私は、中学の時に家の都合でお別れして以来、ピアノを聴けば切なくなる思いがします。長い間、クラシック音楽が聴けない自分がいました。
長らく離れるとどんなことでも愛着がなくなるものです。
ところが、近頃になって聴いてみようという気持ちがなぜか復活してきたのです。
どちらかというと短調が好きなほうですから、静かな美しいメロディーを心地よく思っているのに、なにか心に引っかかりのある日の朝は体が拒みます。ところが、不思議なことに、仕事がうまくいった帰りの車では華やか過ぎるチャイコフスキーのピアノ協奏曲第1番をエアピアノで一緒に弾いている気になったりします。
クラシック音楽はいいなぁ。音楽の楽しさをこの年まで封印していた狭小な自分をかわいそうに思っています。
今、ワルシャワではショパンコンクールの真っ最中です。
いつも、結果をニュースで知るのみでしたが、今年は角野隼斗さん、牛田智大さんとお顔を知った人が予選を通過されていることが嬉しくて注目しています。
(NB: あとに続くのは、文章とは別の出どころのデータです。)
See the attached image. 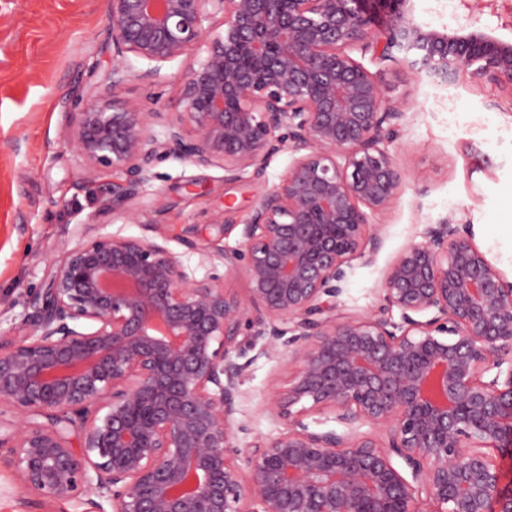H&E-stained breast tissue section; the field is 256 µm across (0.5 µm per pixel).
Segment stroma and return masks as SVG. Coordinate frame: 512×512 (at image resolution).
Instances as JSON below:
<instances>
[{
  "instance_id": "35a3bbf8",
  "label": "stroma",
  "mask_w": 512,
  "mask_h": 512,
  "mask_svg": "<svg viewBox=\"0 0 512 512\" xmlns=\"http://www.w3.org/2000/svg\"><path fill=\"white\" fill-rule=\"evenodd\" d=\"M106 0H0V317L23 312L26 294L39 287L51 258L74 246L83 224L100 232L140 234L136 224L98 209L82 169L66 142L70 116L65 103L95 79L110 57L102 49ZM422 24L456 27L477 21L512 39V26L496 13L470 16L459 0H414ZM386 98L405 106L407 119L390 150L405 174L399 196L380 214L381 244L372 259L352 263L338 298L343 313L366 317L382 305L381 283L389 264L424 229L449 221L473 224L475 240L505 276H512V88L468 83L454 92L396 65L381 74ZM118 100L145 110L181 111L173 84L148 87L129 82ZM495 99L489 109L485 99ZM457 112L464 124L448 123ZM142 204L163 225L174 250L186 232L213 259L185 257L196 277L221 265L223 251L237 247L240 221L259 188L250 178H224L223 168L171 158ZM232 206L238 222L226 227L211 215ZM295 375L284 358L259 357L240 385L238 420L250 438L269 439L287 428L268 406L273 388H287Z\"/></svg>"
}]
</instances>
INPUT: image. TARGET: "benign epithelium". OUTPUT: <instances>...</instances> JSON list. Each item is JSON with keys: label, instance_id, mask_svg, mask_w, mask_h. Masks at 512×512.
<instances>
[{"label": "benign epithelium", "instance_id": "obj_1", "mask_svg": "<svg viewBox=\"0 0 512 512\" xmlns=\"http://www.w3.org/2000/svg\"><path fill=\"white\" fill-rule=\"evenodd\" d=\"M411 2L108 0L111 63L82 87L67 143L88 184L114 174L104 209L142 233L83 229L0 330V463L20 496L81 512H420L424 499L512 512L494 456L512 447V280L471 225H428L388 266L374 315L338 310L403 184L390 145L407 112L364 60L450 90L464 70L512 85V40L422 25ZM200 50L178 80L182 111L114 99ZM286 148L298 157L270 186ZM170 157L260 186L221 274L192 276L133 204ZM252 335L296 376L272 396L288 429L240 447L237 358ZM313 410L345 431L311 430ZM298 153L292 150L285 149L275 155H273L267 163L266 178L269 183H277L281 175L286 171L288 165L292 162L294 157H297Z\"/></svg>", "mask_w": 512, "mask_h": 512}]
</instances>
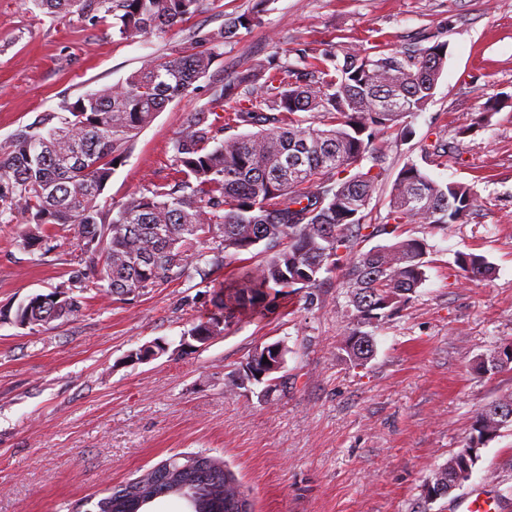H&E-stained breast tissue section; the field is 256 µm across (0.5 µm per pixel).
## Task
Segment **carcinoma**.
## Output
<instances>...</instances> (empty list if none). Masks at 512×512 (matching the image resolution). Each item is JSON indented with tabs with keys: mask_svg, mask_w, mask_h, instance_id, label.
<instances>
[{
	"mask_svg": "<svg viewBox=\"0 0 512 512\" xmlns=\"http://www.w3.org/2000/svg\"><path fill=\"white\" fill-rule=\"evenodd\" d=\"M50 17L77 13L90 24L112 20V35L134 40L163 31L196 14L201 0H31ZM265 2L193 34V45L150 62L122 83L86 91L0 140V216L29 215L20 235L24 250H51L60 233L74 228L82 241L68 284L29 296L14 313L20 326L68 320L82 308L89 287L127 299L150 288L206 278L233 250L258 251L263 260L217 286L213 310L198 317L187 336H219L240 316L263 315L285 288H311L323 273L342 272L354 321L343 350L358 365L373 353L361 327L382 321L409 301L425 281L429 246L401 239L366 252L354 246L403 224L447 228L475 206L471 189L440 185L409 161L394 181L383 224L366 223V211L385 158L382 135L432 97L448 57V45L366 53L357 48L301 49L294 60L275 52L255 69L214 87L216 107L230 102L228 120L249 131L223 137L211 111L189 112L173 143L166 182L115 206L102 199L134 138L169 103L195 90L221 59L224 43L260 22ZM319 126L306 125V114ZM369 159L365 172L352 169ZM465 277L492 274L488 260L459 252ZM277 350V368L263 363ZM288 346L278 340L255 349L227 384L272 386ZM512 363V345L491 353L480 369L495 375ZM512 426V394L482 407L469 441L451 453L430 481L450 495L471 477L485 445ZM192 497L193 512H251L249 501L224 461L204 453L170 457L140 477L111 489L95 512H140L152 496Z\"/></svg>",
	"mask_w": 512,
	"mask_h": 512,
	"instance_id": "obj_1",
	"label": "carcinoma"
}]
</instances>
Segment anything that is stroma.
Instances as JSON below:
<instances>
[{"mask_svg": "<svg viewBox=\"0 0 512 512\" xmlns=\"http://www.w3.org/2000/svg\"><path fill=\"white\" fill-rule=\"evenodd\" d=\"M255 3L203 0L189 21L131 42L105 22L0 0V140L62 100L172 56L195 31ZM436 43L447 44V63L427 106L402 118L404 135L390 136L367 221L386 216L409 160L439 183L469 186L477 208L445 230L405 224L361 243L364 251L397 238L429 245L425 282L372 327L366 364L341 349L350 313L338 271L267 315L234 320L204 346H184V333L212 307L213 284L257 264L248 252L227 255L206 282L182 280L126 301L90 288L69 321L19 326L12 316L24 299L66 284L79 241L70 232L49 253L31 254L18 238L26 214L0 221V512H91L108 489L188 452L223 458L253 512H454L456 495L426 503L422 486L467 442L476 412L512 393V369L490 376L477 368L512 343V0H271L259 24L225 44L195 92L139 133L104 196L118 205L169 177L187 113L211 108L216 82L272 53ZM495 98L503 108L479 123ZM437 138L453 142V154L425 159L422 145ZM459 252L485 256L492 277L465 278ZM158 339L164 353L131 360ZM280 339L289 352L276 388L227 390L257 347ZM462 492L512 512V428L483 448Z\"/></svg>", "mask_w": 512, "mask_h": 512, "instance_id": "1", "label": "stroma"}]
</instances>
ピアノコンクールを見よう、そう思うようになったのは、なんといっても『蜜蜂と遠雷』という小説が面白かったこと。ひいては、その後にその舞台となったヤマハコンクールのドキュメンタリーが放映されたことの影響が大きいと思います。
そのドキュメンタリーの主人公は牛田智大さんでした。可愛らしくて幼い頃から国民的アイドルでした。それでは自分が許せないとピアニストを目指すという道を自ら選んだのです。通過発表のたびに見せる彼の心理状態の変化は音楽コンクールの過酷さを知らしめていました。
今回も健闘しています。二次予選突破です。たくさんの応援団が日本から応援していますよ。
一方の角野隼斗さんは、なんと東大工学部の院出身です。一日に勉強とピアノに七時間ずつ振り分ける生活をしていたと聞きました。
彼はピアノユーチューバーであり、すでに80万人以上のフォロワーがいます。ですから、今回のショパンコンクールの視聴が新記録を樹立したのは彼の功績とも言えます。
「髪型はショパンにしてください」と散髪屋さんにお願いした甲斐があって、現地の人もショパンの降臨とも言ってくださるようです。さすがは、ユーチューバーです。姿形から入る。その余裕がこの人の持ち味なのでしょう。
大きくて、指先が細い手がピアニストの条件とすれば、彼ほどぴったりの人はいないでしょう。それが神ワザとしか思えないほど動くんです。見てる方でもしんどくなるくらいなのに、ご本人は楽しそうなのです。ただただびっくりです。
今、世界中にファンがいる日本人の演奏がワルシャワという日本から遠く離れたショパンの聖地で奏でられていることに、どこか誇らしいというのが素人の感想です。